Enoch’s Thoughts

January 18, 2010

Sherpas?

Filed under: Uncategorized — etblog @ 12:24 pm

Birthdays

Our first few birthdays are cute. Then we start marking time: school, driver’s license, voting, drinking. Then the markers slow down, space out, get more vague…. There’s the ticking of the biological clock, reaching the Master’s category in the 5K run results, making retirement plans, receiving AARP membership offers in the mail, Social Security statements, Medicare. As the Earth spins its steady march around the Sun, our physical bodies undergo their own changes: we get bigger, gain strength, grow hair, hit puberty, grow more hair, and eventually a long series of system failures. We lose hair where it’s supposed to grow, and grow it where it’s not. Or it turns gray. Or both.

Satchel Paige (pitcher, philosopher) asked, “How old would you be if you didn’t know how old you was?” As much as I prefer to avoid thinking about age, it’s pretty unavoidable if you’re paying attention at all. Watching the changes in your parents, then the same changes in yourself. Reading obituaries, and attending funerals, especially when the guest of honor is younger than yourself.

Growing old in America can be lonely. Yet many cultures revere old age. How can we view aging in a positive light?

Mountains

Mountains are dramatic. Perhaps that’s why they form the basis of so many analogies.

  • Religion – “There are many paths to the top of the mountain.”
  • Encouragement – “The Good Lord gave us mountains so we could learn how to climb.”
  • Obstacles – “Turn your mountains into molehills.”
  • Victory – “We have made it to the top of the mountain.”
  • Majesty – “That was a mountain-top experience.”

Mountain analogies are so common they are almost trite. Because of this triteness, I really tried to avoid this analogy, except that it seemed to work so well.

To start with, let me make it clear that the mountain in my analogy is not any trivial mountain, like Georgia’s Stone Mountain (which I dearly love), or the soft green mountains on the East Coast (of which I am also quite fond), or even the craggy Western mountains as exemplified by the Grand Tetons. (Who is not impressed by grand tetons?)

No, my analogical mountain is more of a serious climb, a Kilimanjaro, a K2, an Everest (which sadly exhausts my mental list of great mountains). Unlike the mountains in the previous paragraph, I’ve never climbed one of these serious mountains, which may limit the accuracy of my metaphor. But that isn’t going to stop me now!

Analogy

In case you’ve been otherwise occupied, watching TV, checking e-mail, and texting while you read this, here comes the analogy: in some ways, getting old seems like climbing a mountain.

You start off on an easy slope, with plenty of energy, surrounded by trees.
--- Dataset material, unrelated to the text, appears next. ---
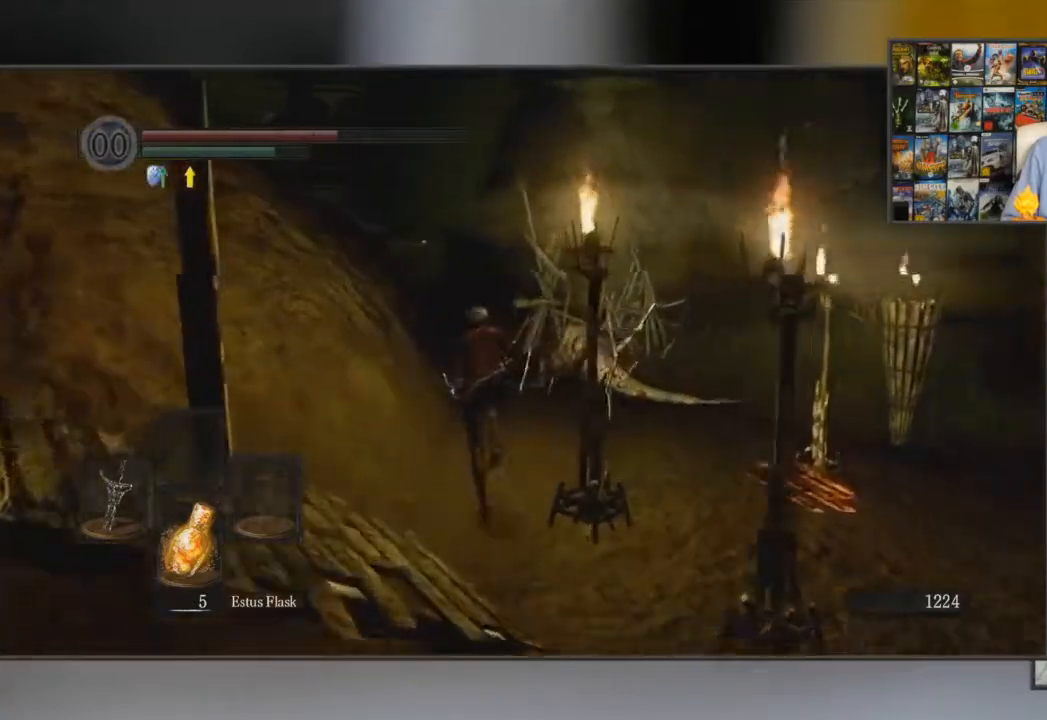
{"buttons": ["B"], "left_stick": "up", "right_stick": "center", "events": [[317, "right_stick", "left"], [417, "right_stick", "center"]]}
You may not even realize you are ascending. As the slope gets steeper, the climb gets harder and the trees start to thin out. The air gets thinner, each step becomes more difficult, until at last it takes all your energy to just to take a single step.
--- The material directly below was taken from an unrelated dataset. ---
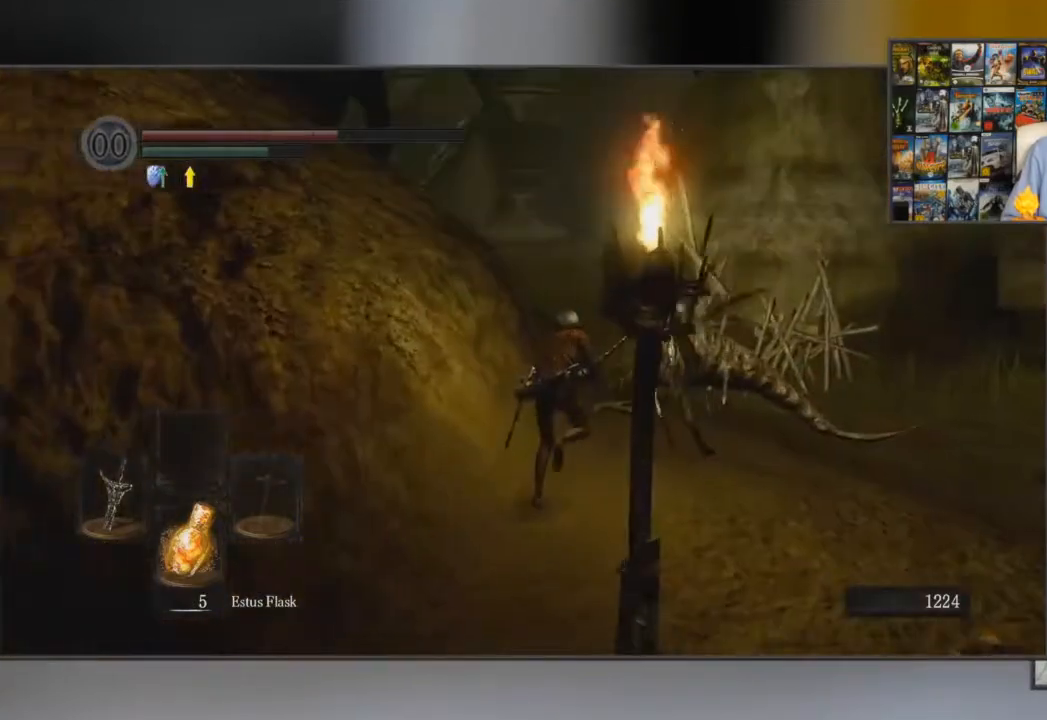
{"buttons": ["B"], "left_stick": "right", "right_stick": "center", "events": [[384, "left_stick", "right"]]}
This would seem a dismal prospect indeed, except that the view gets increasingly more impressive as you surmount the peak. No longer surrounded by forest, you can see great geological features, other mountains, clouds, rivers. The stars glow brightly at night through the thin air, even though your vision has faded from the oxygen deprivation.

As you approach the peak, you are rewarded with an awareness of how things fit together, of how the world works. You see the path that brought you to this place, and the obstacles you overcame.

Of course, like most analogies, this one has limits. Not everyone climbs up the mountain, nor makes it to the peak. Not everyone survives the obstacles, not everyone has clarity of thought and global awareness, not everyone learns from the journey.

I can further over-analyze my own analogy. How does the the actual end of life fit into this analogy? Is that analogous to reaching the summit? Or does one simply run out of energy and oxygen on the way up? The concept of Heaven Above fits nicely here. The climber simply leaves wherever they are on the mountain, whatever level they have achieved, and ascends into the clouds, experiencing an even grander vista (TM, Microsoft) and broader awareness and understanding.

Are there Sherpas on this climb? Other climbers? Are they on the same mountain. Where do you get food and water? Is the analogy like the sleeping arrangements: intense?

Clearly I’ve fallen over the edge of this particular analogy.

Post-post analysis

I’m not sure how well this weekly posting goal is going to work.

1 Comment »

  1. You can do it…. post every week, that is, and also climb the highest mountain. Weekly is quite a goal, but I say keep at it. Your posts are enjoyable to us readers, especially when they involve intense moments. I took a creative writing class this past fall and the teach reminded me that not everything we write has to be profound or perfect but it’s the act of writing .. the doing it daily that makes us better.